What is expected> Extract each line of the records below that contains the word "Deflection".

Records supplied>
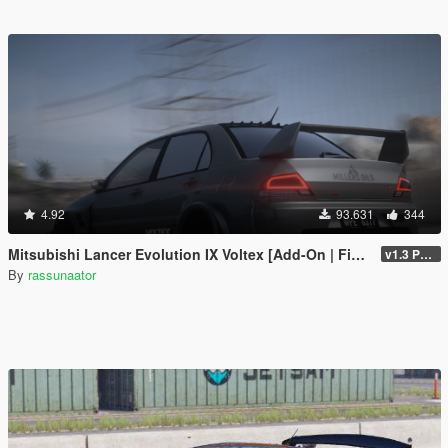
4.92
93.631
344
Mitsubishi Lancer Evolution IX Voltex [Add-On | FiveM | Extras | Template]
v1.3 Patch
By
rassunaator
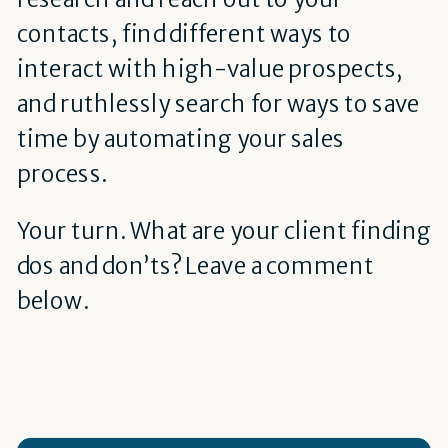
contacts, find different ways to
interact with high-value prospects,
and ruthlessly search for ways to save
time by automating your sales
process.
Your turn. What are your client finding
dos and don’ts? Leave a comment
below.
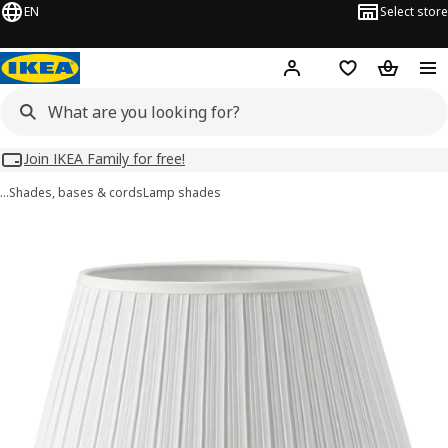
EN
Select store
Hej!
Log in
Wish list
Shopping
Join IKEA Family for free!
…
Shades, bases & cords
Lamp shades
MYRHULT images
images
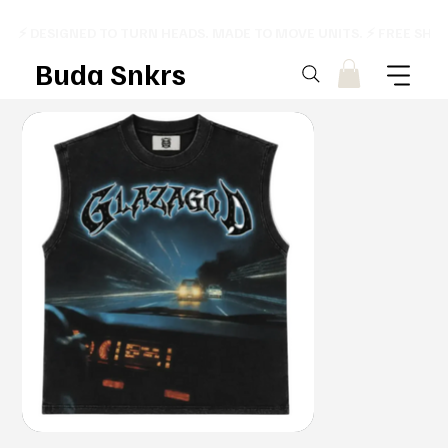
⚡ DESIGNED TO TURN HEADS. MADE TO MOVE UNITS. ⚡ FREE SHI
Buda Snkrs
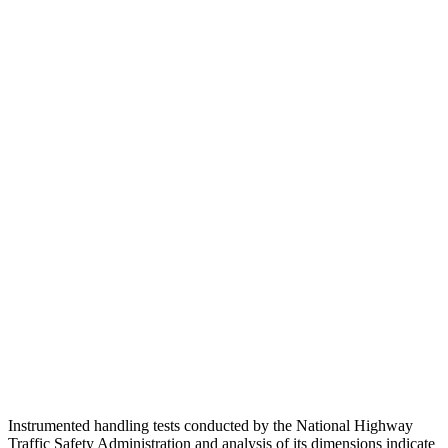
Neck Tension
45 lbs.
89 lbs.
Torso
GOOD
MARGINAL
Shoulder Deflection
.79 in
1.97 in
Shoulder Force
201 lbs.
379 lbs.
Torso Max Deflection
1.06 in
1.69 in
Torso Deflection Rate
5 MPH
10 MPH
Pelvis
ACCEPTABLE
ACCEPTABLE
Head Protection
GOOD
GOOD
Instrumented handling tests conducted by the National Highway
Traffic Safety Administration and analysis of its dimensions indicate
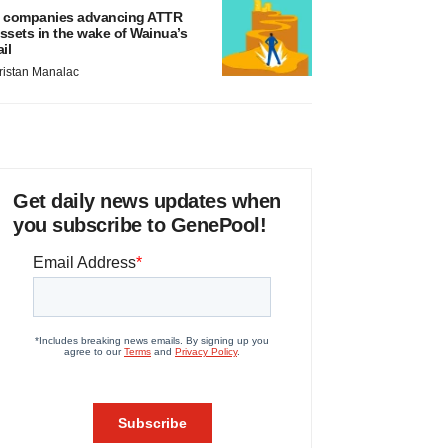
 companies advancing ATTR
ssets in the wake of Wainua’s
ail
ristan Manalac
Get daily news updates when
you subscribe to GenePool!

Answer to the problem>
Shoulder Deflection
Torso Max Deflection
Torso Deflection Rate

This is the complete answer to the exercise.